## Records provided
Segment Open
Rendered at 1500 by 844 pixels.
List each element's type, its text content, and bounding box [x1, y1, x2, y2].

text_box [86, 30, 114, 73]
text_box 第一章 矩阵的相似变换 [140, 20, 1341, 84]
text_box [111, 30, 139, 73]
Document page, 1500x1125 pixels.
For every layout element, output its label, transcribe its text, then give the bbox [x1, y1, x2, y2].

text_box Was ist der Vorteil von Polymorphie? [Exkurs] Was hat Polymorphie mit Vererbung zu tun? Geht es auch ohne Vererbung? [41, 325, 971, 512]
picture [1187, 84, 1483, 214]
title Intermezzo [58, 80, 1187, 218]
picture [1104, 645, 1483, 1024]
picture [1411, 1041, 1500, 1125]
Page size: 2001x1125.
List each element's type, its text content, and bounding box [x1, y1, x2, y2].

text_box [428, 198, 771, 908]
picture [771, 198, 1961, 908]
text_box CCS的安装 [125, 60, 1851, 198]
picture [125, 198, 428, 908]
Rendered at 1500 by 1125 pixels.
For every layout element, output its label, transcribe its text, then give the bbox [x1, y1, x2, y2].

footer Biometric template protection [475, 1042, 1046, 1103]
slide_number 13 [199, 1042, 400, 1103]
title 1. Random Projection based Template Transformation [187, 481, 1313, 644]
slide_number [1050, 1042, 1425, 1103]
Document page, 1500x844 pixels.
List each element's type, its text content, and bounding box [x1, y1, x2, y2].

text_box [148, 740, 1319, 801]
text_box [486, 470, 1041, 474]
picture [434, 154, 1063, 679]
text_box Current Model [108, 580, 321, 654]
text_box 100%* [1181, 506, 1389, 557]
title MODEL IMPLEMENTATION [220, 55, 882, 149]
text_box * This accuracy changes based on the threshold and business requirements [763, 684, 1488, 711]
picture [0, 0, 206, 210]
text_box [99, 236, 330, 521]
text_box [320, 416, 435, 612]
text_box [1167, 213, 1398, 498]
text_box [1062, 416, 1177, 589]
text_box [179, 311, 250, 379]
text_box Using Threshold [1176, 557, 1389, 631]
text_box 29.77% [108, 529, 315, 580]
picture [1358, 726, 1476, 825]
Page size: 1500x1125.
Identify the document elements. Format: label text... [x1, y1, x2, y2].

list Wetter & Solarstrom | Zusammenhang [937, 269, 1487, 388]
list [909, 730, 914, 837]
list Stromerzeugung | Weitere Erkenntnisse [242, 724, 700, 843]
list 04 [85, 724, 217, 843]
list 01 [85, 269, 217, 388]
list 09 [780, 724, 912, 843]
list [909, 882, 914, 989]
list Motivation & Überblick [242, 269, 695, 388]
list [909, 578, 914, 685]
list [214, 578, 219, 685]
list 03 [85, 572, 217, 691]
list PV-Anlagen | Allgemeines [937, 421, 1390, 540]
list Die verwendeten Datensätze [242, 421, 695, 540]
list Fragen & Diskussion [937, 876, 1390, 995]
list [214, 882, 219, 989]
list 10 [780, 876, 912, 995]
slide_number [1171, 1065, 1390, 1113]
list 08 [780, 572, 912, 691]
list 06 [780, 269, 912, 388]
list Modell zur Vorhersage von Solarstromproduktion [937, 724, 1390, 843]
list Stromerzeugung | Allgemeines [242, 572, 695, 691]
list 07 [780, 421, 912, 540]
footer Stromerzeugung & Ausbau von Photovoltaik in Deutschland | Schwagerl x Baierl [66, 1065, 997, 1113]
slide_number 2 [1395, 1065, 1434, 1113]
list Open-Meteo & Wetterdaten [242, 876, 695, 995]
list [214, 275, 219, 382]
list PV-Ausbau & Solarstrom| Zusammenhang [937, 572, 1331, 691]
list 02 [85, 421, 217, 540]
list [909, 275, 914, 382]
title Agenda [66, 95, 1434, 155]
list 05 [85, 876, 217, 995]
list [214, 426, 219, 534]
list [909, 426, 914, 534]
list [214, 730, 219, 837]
Segment Closed
## Problem
Where the line holding "text_box [428, 198, 771, 908]" appears in the listing above, start reproducing exactly, and end with the line holding "text_box [148, 740, 1319, 801]".

## Result of the task
text_box [428, 198, 771, 908]
picture [771, 198, 1961, 908]
text_box CCS的安装 [125, 60, 1851, 198]
picture [125, 198, 428, 908]
Rendered at 1500 by 1125 pixels.
For every layout element, output its label, transcribe its text, then give the bbox [x1, y1, x2, y2].

footer Biometric template protection [475, 1042, 1046, 1103]
slide_number 13 [199, 1042, 400, 1103]
title 1. Random Projection based Template Transformation [187, 481, 1313, 644]
slide_number [1050, 1042, 1425, 1103]
Document page, 1500x844 pixels.
List each element's type, its text content, and bounding box [x1, y1, x2, y2].

text_box [148, 740, 1319, 801]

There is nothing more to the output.